Of Arranging Books there is no End

[First in a series of posts about books, shelves, and — wait for it — bookshelves. Walter Benjamin’s essay “Unpacking my Library” is a model of the form, and Anne Fadiman’s Ex Libris: Confessions of a Common Reader is more recent.]

I got a stack of books for my ninth birthday. They were the types of books that kids read in the 1980s: Gordon Korman’s Macdonald Hall series; Roald Dahl’s Wonderful Story of Henry Sugar; Beverly Cleary’s Dear Mr. Henshaw. Three decades later, I remember that stack being about four feet high, but it was probably shorter. I took them to my room and arranged them, three separate times, on shelves: first by author, then by size, then by the order I would read them. I experimented with different shelving regimens everywhere in my room: alphabetically by author; by genre (science books here, Archie digests there); by size; and by series.

That was the beginning, I think, of a series of book-arrangements I’ve since indulged at the key transitions in my life: my first dorm room, first apartment, and first house; my first library carrel, first cubicle, and first office. On shelves from Winnipeg to Vancouver to Montreal to Cambridge to Toronto to Calgary. And some books have made all five of those journeys with me.

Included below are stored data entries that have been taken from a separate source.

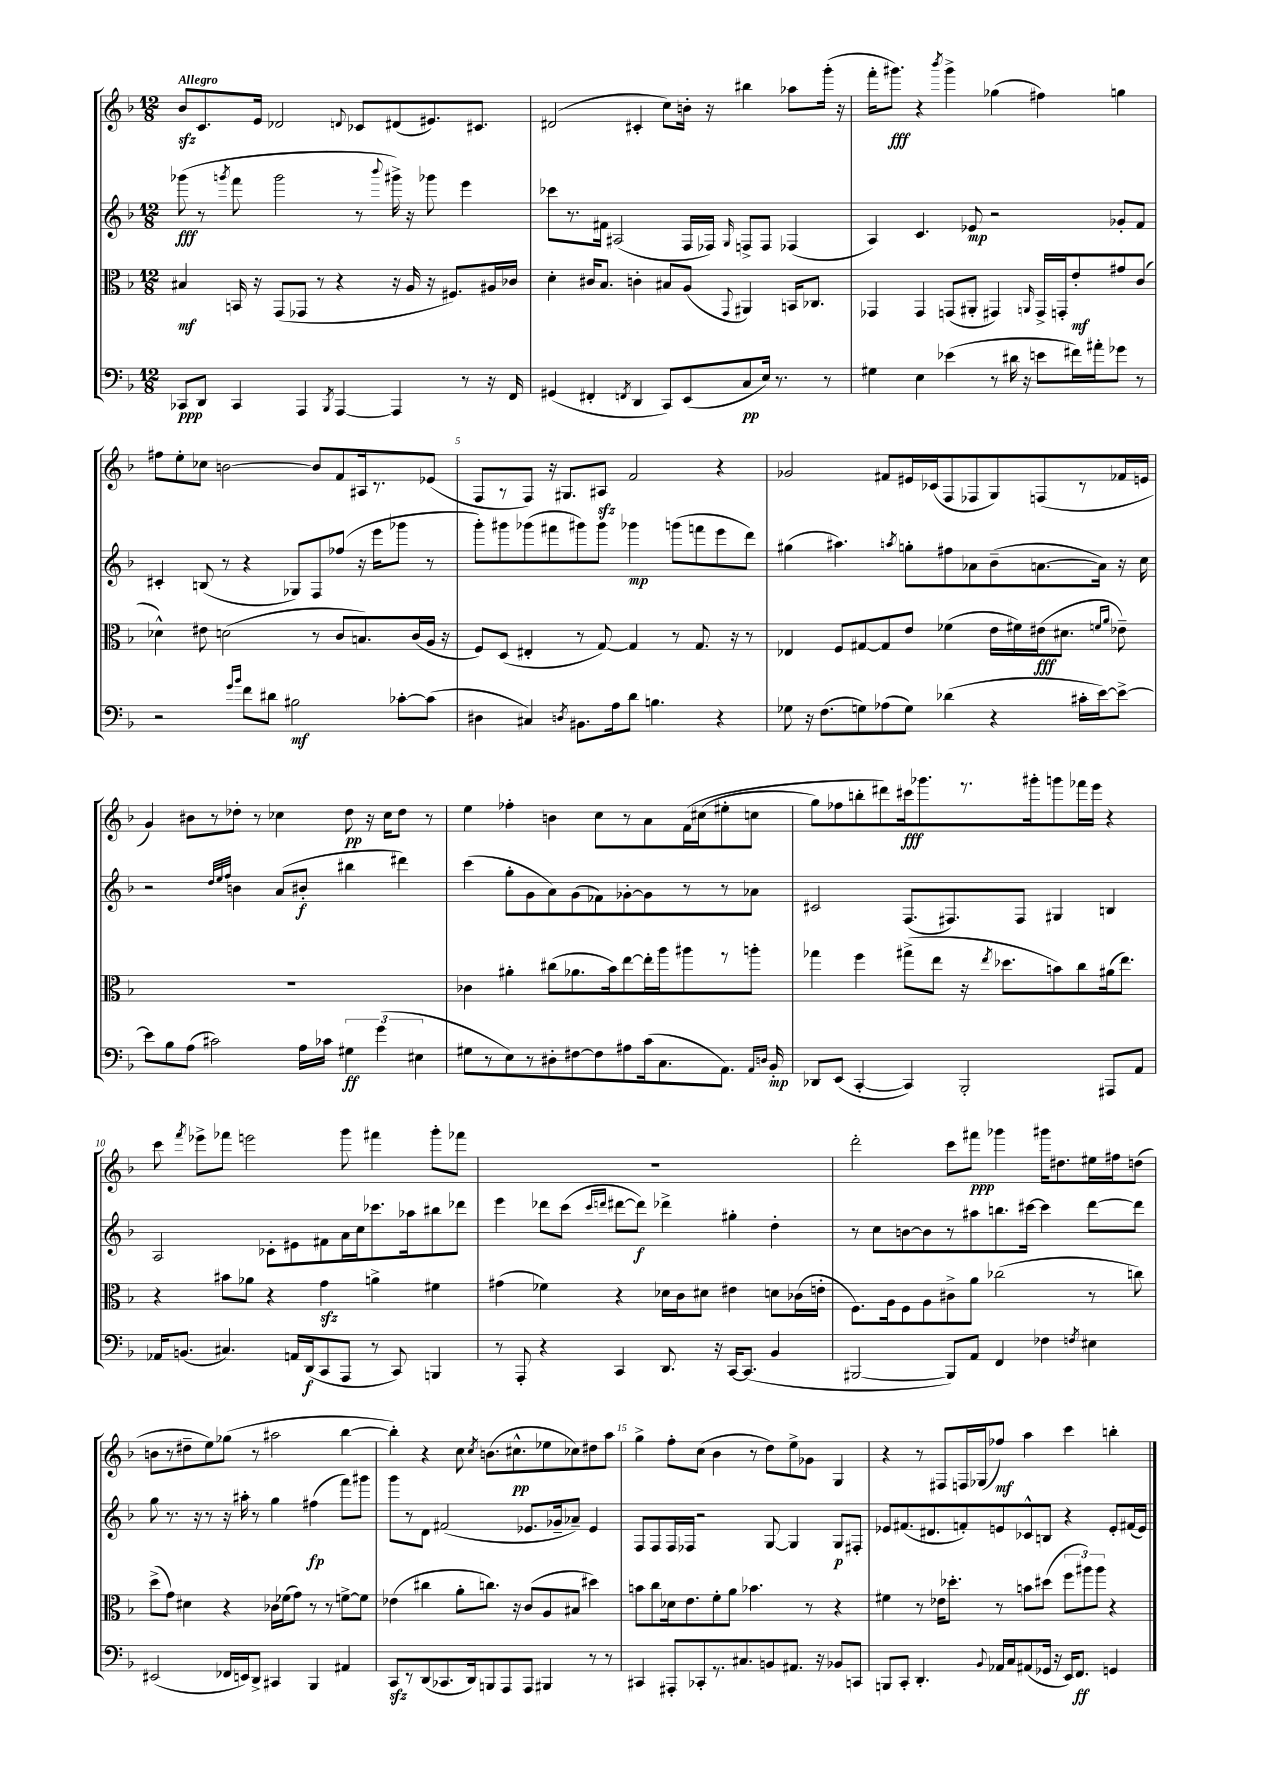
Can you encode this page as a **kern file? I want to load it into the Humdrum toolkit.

**kern	**kern	**kern	**kern
*staff4	*staff3	*staff2	*staff1
*clefF4	*clefC3	*clefG2	*clefG2
*k[b-]	*k[b-]	*k[b-]	*k[b-]
*M12/8	*M12/8	*M12/8	*M12/8
8CC-	4B#	(8ggg-	8b-
8DD	.	8r	8.c
.	.	8qggg	.
4CC-	16BB	8fff	.
.	16r	.	16e
.	(8GG	2ggg	2d-
4AAA	8GG-	.	.
.	8r	.	.
8qBBB-	.	.	.
[4AAA	4r	.	.
.	.	.	8qqd
.	.	8r	8c-
.	.	8qqbbb-	.
4AAA]	16r	16ggg#^)	(8d#
.	16A	16r	.
.	16r	8ggg-	8.e#)
.	8.F#)	.	.
8r	.	4eee	.
.	.	.	8.c#
16r	16A#	.	.
16FF	16c-	.	.
=	=	=	=
(4GG#	4d'	8ccc-	(2d#
.	.	8.r	.
4FF#'	16c#	.	.
.	8.B-	16f#	.
.	.	(2A#	.
8qFF	.	.	.
4DD	4c'	.	4c#'
8CC)	8B#	.	8cc)
(8EE	(8A	16F	16b'
.	.	16F-)	16r
.	8qqGG	16qqG	.
8C	4AA#)	8F^	4bb#
16E)	.	8F	.
8.r	.	.	.
.	16BB	(4F-	8aa-
.	8.C-	.	.
8r	.	.	(16ggg'
.	.	.	16r
=	=	=	=
4G#	4GG-	4A)	16fff'
.	.	.	8.ggg#)
4E	4GG-	4.c	4r
.	.	.	8qbbb-
(4e-	(8GG	.	4ggg#^
.	8AA#'	8e-	.
8r	4GG#)	2r	(4gg-
16d#	.	.	.
16r	.	.	.
.	16qqAA	.	.
8e	16GG#^	.	4ff#)
.	16GG'	.	.
16f#)	8e'	.	.
16a#'	.	.	.
8g-	8g#	8g-'	4gg
8r	(8c	8f	.
=	=	=	=
2r	4d-^^)	4c#'	8ff#
.	.	.	8ee'
.	8e#	(8B	8cc-
.	(2d	8r	[2b
16qqg	.	.	.
16qqb-	.	.	.
8f	.	4r	.
8d#	.	.	.
2B#	.	8G-)	.
.	8r	8F	8b]
.	8c	(8ff-	8f
.	8.B)	16r	16A#
.	.	16eee	8.r
[8c-'	.	8ggg-	.
.	(16c	.	.
(8c-]	16A	8r	(8e-
.	16r	.	.
=	=	=	=
4D#	8F)	8ggg')	8F
.	(8D	8ggg#	8r
4C#)	4E#'	(8ggg-	8F)
.	.	8fff#	16r
.	.	.	8.G#
8qD	.	.	.
8.BB#	8r	8ggg#)	.
.	[8G)	8ggg#	8A#
16A	.	.	.
8d	4G]	4ggg-	2f
4.B	.	.	.
.	8r	(8ggg	.
.	8.G	8fff	.
4r	.	8eee	4r
.	16r	.	.
.	8r	8ddd)	.
=	=	=	=
8G-	4E-	(4gg#	2g-
16r	.	.	.
(8.F	.	.	.
.	8F	4.aa#)	.
8G)	[8G#	.	.
(8A-	8G#]	.	8f#
.	.	8qaa	.
8G)	8e	8gg'	16e#
.	.	.	(16c-
(4d-	(4f-	8ff#	8F
.	.	8a-	8F-
4r	16e	(8b-~	8G)
.	16f#)	.	.
.	(16e#	[8.a	(8F
.	8.d#	.	.
16c#'	.	.	8r
[16e)	.	16a])	.
.	16qqf	.	.
.	16qqa	.	.
8e^_	8e-~)	16r	16f-
.	.	16cc	16e
=	=	=	=
8e]	1.r	2r	4g)
8B-	.	.	.
(8A	.	.	8b#
2c#)	.	.	8r
.	.	32qqdd	.
.	.	32qqee	.
.	.	32qqff	.
.	.	4b	8dd-'
.	.	.	8r
.	.	(8a	4cc-
16A	.	8b#'	.
16c-	.	.	.
6G#	.	4bb#	8dd-
.	.	.	16r
(6g	.	.	.
.	.	.	16cc-
.	.	4ddd#)	8dd-
6E#	.	.	.
.	.	.	8r
=	=	=	=
8G#	4c-	(4ccc	4ee
8r	.	.	.
8E)	4a#'	8gg'	4ff-'
8r	.	8g	.
8D#'	(8cc#	8a)	4b
[8F#	8.a-	(8g	.
8F#]	.	8f-)	8cc
.	16b-)	.	.
8A#	[8ee	[8g-'	8r
(16c	16ee']	8g-]	8a
8.C	16aa	.	.
.	8aa#	8r	&(16f
.	.	.	(16cc#
8.AA)	8r	8r	8ee#'
.	8aa'	8a-	8cc
16qqAA	.	.	.
16qqD	.	.	.
16BB-'	.	.	.
=	=	=	=
8DD-	4gg-	2c#	8gg)
(8EE	.	.	8ff-
[4CC'	4ff	.	8bb'
.	.	.	8ddd#&)
4CC])	(8gg#^	(8.F	16ccc#
.	.	.	8.ggg-
.	8ee	.	.
.	.	8.F#)	.
2BBB-'	16r	.	8.r
.	8qee	.	.
.	8.dd-	.	.
.	.	8F#	.
.	.	.	16ggg#'
.	8b)	4G#	8ggg
.	8cc	.	16fff-
.	.	.	16eee
8AAA#	(16a#	4B	4r
.	8.ee)	.	.
8AA	.	.	.
=	=	=	=
16AA-	4r	2A	8ccc
(8.BB	.	.	.
.	.	.	8qfff
.	.	.	8eee-^
4.C#)	8b#	.	8fff-
.	8a-	.	2eee
.	4r	8c-'	.
16AA	.	8e#	.
(16DD	.	.	.
8CC	4g	8f#	.
8AAA	.	16a	8ggg
.	.	16cc	.
8r	4a^	8.ccc-	4fff#
8CC)	.	.	.
.	.	16aa-	.
4BBB	4f#	8bb#	8ggg'
.	.	8ddd-	8fff-
=	=	=	=
8r	(4g#	4eee	1.r
8AAA'	.	.	.
4r	4f-)	8ddd-	.
.	.	(8ccc	.
.	.	16qqccc	.
.	.	16qqddd	.
4CC	4r	[8ddd#	.
.	.	8ddd#])	.
8.DD	16d-	4ddd-^	.
.	16c	.	.
.	8d#	.	.
16r	.	.	.
[16CC	4e#	4gg#'	.
(8.CC]	.	.	.
4BB-	8d	4dd'	.
.	(16c-	.	.
.	16e'	.	.
=	=	=	=
[2BBB#	8.F)	8r	2ddd'
.	.	8cc	.
.	16A	.	.
.	8F	[8b	.
.	8A	8b]	.
8BBB#])	8c#^	8r	8ccc
8AA	8a	8aa#	8fff#
4FF	(2cc-	8.bb	4ggg-
.	.	[16ccc#	.
4F-	.	4ccc#]	16ggg#
.	.	.	8.dd#
8qF	.	.	.
4E#	8r	[8ddd	16ee#
.	.	.	16ff#
.	8cc)	8ddd]	(8dd
=	=	=	=
(2EE#	(8dd^	8gg	8b
.	8g)	8.r	8r
.	4d#	.	8dd#~
.	.	16r	.
.	.	8r	8ee)
16FF-	4r	16r	(8gg-
16EE)	.	16aa#'	.
8DD^	.	8r	8r
4CC#	16c-	4gg	2aa#
.	(16f-	.	.
.	8g)	.	.
4BBB-	8r	(4ff#	.
.	8r	.	.
4AA#	[8f^	8fff)	[4bb-
.	8f]	8ggg#	.
=	=	=	=
8CC	(4e-	8ggg	4bb-'])
8r	.	8r	.
(8DD	4cc#	8d	4r
8.CC-	.	(2f#	.
.	8a'	.	8cc
16DD)	.	.	.
.	.	.	8qcc
8BBB	8.cc)	.	(8.b
8AAA	.	.	.
.	16r	.	8.cc#^^
8AAA	(8c	8.e-	.
4BBB#	8A	.	8ee-
.	.	16g-~	.
.	8B#	8a-~)	8cc-)
8r	4dd#)	4e-	8dd#
8r	.	.	8aa
=	=	=	=
4CC#	8b	8F	4gg^
.	8cc	8F	.
8AAA#'	16d-	16F	8ff'
.	8.e	16F-	.
8CC-'	.	2r	(8cc
8.r	8f'	.	4b-
.	8a	.	.
8.C#	.	.	.
.	4.b-	.	8r
8BB	.	[8G	8dd)
8.AA#	.	4G]	8ee^
.	8r	.	8g-
16r	.	.	.
8BB-	4r	8G	4G
8CC	.	8F#'	.
=	=	=	=
8BBB	4f#	8e-	4r
8CC'	.	(8.f#	.
4.DD'	8r	.	8r
.	.	8.d#	.
.	16e-	.	8F#
.	8.dd-'	.	.
.	.	8f')	16F
.	.	.	(16G-
8qqBB-	.	.	.
16AA-	8r	8e	8ff-)
16C	.	.	.
(8AA#	8b	8c-^^	4aa
16GG-	(8dd#	8B	.
16r	.	.	.
16EE)	12ff	4r	4ccc
8.FF	.	.	.
.	12aa#)	.	.
.	12aa#	.	.
4GG	4r	8e'	4bb'
.	.	(16f#	.
.	.	16e)	.
==	==	==	==
*-	*-	*-	*-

Everything changed in first-year university. I bought my first Norton Anthology, and learned about literary chronologies: Wordsworth after Pope, Dickens before Woolf, and so on. My friends and I scoured remainder piles for Oxford World’s Classics and Penguin Classics — assembling our versions of the Platonic ideal we envied, the Penguin Classics full set (1,082 books for a mere $13,413). In my first office at the University of Calgary, I set up the chronological scheme I use today: from classical to biblical to English (Anglo-Saxon to contemporary); poetry here and drama there. (Novels are relegated to home.)

My shelves hold the records of my history, like my battered Macbeth from high school — but also my future ambitions: to read all the way through a reasonably comprehensive set of representative authors and genres from every period of history, an accordion-like Norton Anthology in bookshelf form.